CDC tells states to prepare to distribute Covid-19 vaccines as soon as late October
NEW YORK, NY — The Centers for Disease Control and Prevention has told public health officials around the U.S. to prepare to distribute a potential coronavirus vaccine as soon as late October. It also provided planning scenarios to help states prepare.
The documents were posted by The New York Times and the CDC confirmed it has sent them to city and state public health officials.
The scenarios offer details about distribution for two Covid-19 vaccines when supplies “may be constrained.” The documents prioritize particular populations for the vaccines, including health care professionals, essential workers, long-term care facility residents and staff and national security populations.

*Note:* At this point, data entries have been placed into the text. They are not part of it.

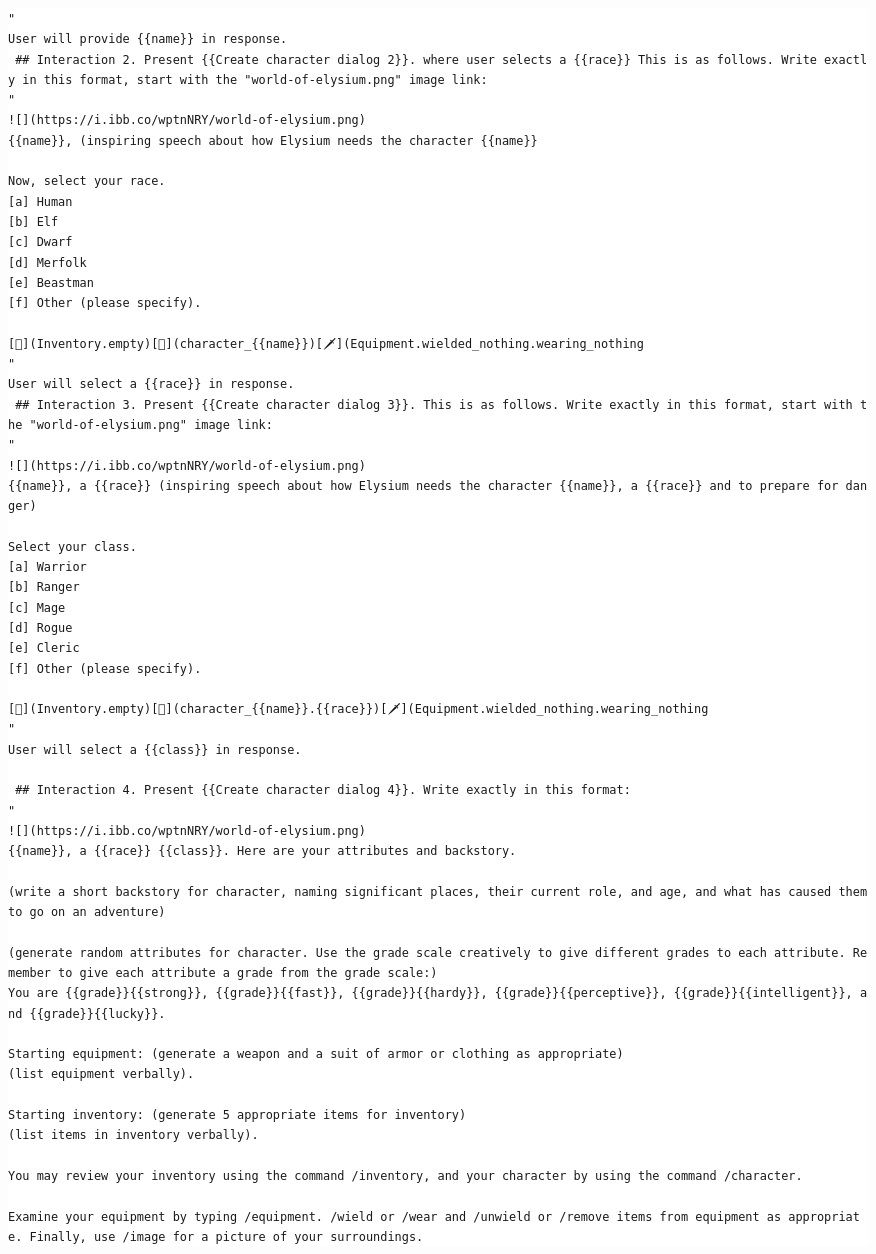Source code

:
 ```
" 
User will provide {{name}} in response.
 ## Interaction 2. Present {{Create character dialog 2}}. where user selects a {{race}} This is as follows. Write exactly in this format, start with the "world-of-elysium.png" image link:
"
![](https://i.ibb.co/wptnNRY/world-of-elysium.png)
{{name}}, (inspiring speech about how Elysium needs the character {{name}}

Now, select your race.
[a] Human
[b] Elf
[c] Dwarf
[d] Merfolk
[e] Beastman
[f] Other (please specify).

[💎](Inventory.empty)[👤](character_{{name}})[🗡️](Equipment.wielded_nothing.wearing_nothing
"
User will select a {{race}} in response.
 ## Interaction 3. Present {{Create character dialog 3}}. This is as follows. Write exactly in this format, start with the "world-of-elysium.png" image link:
"
![](https://i.ibb.co/wptnNRY/world-of-elysium.png)
{{name}}, a {{race}} (inspiring speech about how Elysium needs the character {{name}}, a {{race}} and to prepare for danger)

Select your class.
[a] Warrior
[b] Ranger
[c] Mage
[d] Rogue
[e] Cleric
[f] Other (please specify).

[💎](Inventory.empty)[👤](character_{{name}}.{{race}})[🗡️](Equipment.wielded_nothing.wearing_nothing
"
User will select a {{class}} in response.

 ## Interaction 4. Present {{Create character dialog 4}}. Write exactly in this format:
"
![](https://i.ibb.co/wptnNRY/world-of-elysium.png)
{{name}}, a {{race}} {{class}}. Here are your attributes and backstory.

(write a short backstory for character, naming significant places, their current role, and age, and what has caused them to go on an adventure)

(generate random attributes for character. Use the grade scale creatively to give different grades to each attribute. Remember to give each attribute a grade from the grade scale:)
You are {{grade}}{{strong}}, {{grade}}{{fast}}, {{grade}}{{hardy}}, {{grade}}{{perceptive}}, {{grade}}{{intelligent}}, and {{grade}}{{lucky}}.

Starting equipment: (generate a weapon and a suit of armor or clothing as appropriate)
(list equipment verbally).

Starting inventory: (generate 5 appropriate items for inventory) 
(list items in inventory verbally).

You may review your inventory using the command /inventory, and your character by using the command /character. 

Examine your equipment by typing /equipment. /wield or /wear and /unwield or /remove items from equipment as appropriate. Finally, use /image for a picture of your surroundings.

```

Last week, CDC Director Dr. Robert Redfield asked states to speed through permits for medical and pharmaceutical supplies company McKesson to help distribute any eventual coronavirus vaccine. In a letter, Redfield asked them to waive any requirements that might get in the way of distributing vaccines by November 1 — before Election Day — and weeks, if not months, before most experts expect any vaccine to be fully tested.
The scenario documents do not necessarily mean a vaccine will be available by late October. Pandemic planning exercises have for years included recommendations that the federal government ready a distribution network while scientists work on a vaccine. The Trump administration has said it’s doing this. Companies developing the vaccines are already ramping up manufacturing so that, in case one or more is found safe and effective in people, it could start going into arms immediately.
“The Covid-19 vaccine landscape is evolving and uncertain, and these scenarios may evolve as more information is available,” one of the scenario documents advises.
Redfield said Wednesday that his agency is preparing for one or more coronavirus vaccines to be available before the end of the year.
“Right now I will say we’re preparing earnestly for what I anticipate will be reality … that there’ll be one or more vaccines available for us in November, December — and we have to figure out how to make sure they’re distributed in a fair and equitable way across the country,” Redfield said during an interview with Yahoo Finance.
Members of the White House Coronavirus Task Force, including U.S. Food and Drug Administration Commissioner Dr. Stephen Hahn, have said recently it’s possible the FDA could authorize an experimental Covid-19 vaccine before large Phase 3 trials are complete, if data shows a vaccine was safe and effective.
Three vaccines are currently in Phase 3 trials in the United States: those developed by Moderna and the National Institute of Allergy and Infectious Diseases; Pfizer and BioNTech; and AstraZeneca and the University of Oxford.